We think you need these skills to ace Senior Data Scientist
Some tips for your application đŤĄ
Tailor Your CV: Make sure your CV highlights relevant experience in data science and showcases your strong Python programming skills. Include specific projects where you've used libraries like NumPy, Pandas, and Scikit-Learn.
Craft a Compelling Cover Letter: In your cover letter, express your passion for AI and how your leadership mindset aligns with Faculty's values. Mention your experience in client-facing roles and your ability to convert business problems into mathematical frameworks.
Showcase Your Technical Skills: Clearly outline your proficiency in data science techniques and tools. Highlight any experience with deep learning frameworks like TensorFlow or PyTorch, and provide examples of how you've applied these skills in previous roles.
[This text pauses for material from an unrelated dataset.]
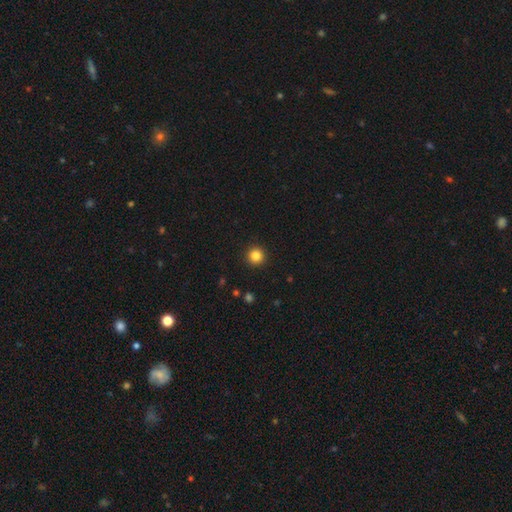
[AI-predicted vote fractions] smooth-or-featured: smooth: 84% | star or artifact: 11% | featured or disk: 4%
  how-rounded: round: 96% | in between: 3% | cigar-shaped: 1%
  merging: none: 93% | minor disturbance: 4% | major disturbance: 2% | merger: 1%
Demonstrate Your Mentorship Experience: If you have experience mentoring other data scientists, be sure to include this in your application. Discuss how you've supported their professional growth and contributed to a collaborative team culture.
How to prepare for a job interview at Faculty
â¨Showcase Your Technical Skills
As a Senior Data Scientist, you'll need to demonstrate your strong Python programming skills and familiarity with data science libraries. Be prepared to discuss specific projects where you've used tools like NumPy, Pandas, or TensorFlow, and how you approached problem-solving in those scenarios.
â¨Emphasise Leadership Experience
Highlight your experience in leading teams and mentoring junior data scientists. Faculty values a leadership mindset, so share examples of how you've nurtured a collaborative culture and supported the professional growth of others in your previous roles.
â¨Understand the Business Context
Demonstrate your ability to convert business problems into mathematical frameworks. Be ready to discuss how you've assessed the commercial value of projects and your experience in client-facing roles, as this will be crucial for building strong relationships with Faculty's clients.
â¨Prepare for Technical Discussions
Expect to engage in technical discussions about data science techniques and methodologies. Brush up on topics like supervised/unsupervised learning, Bayesian inference, and model evaluation, as well as be ready to explain your thought process when designing software architecture for data science projects.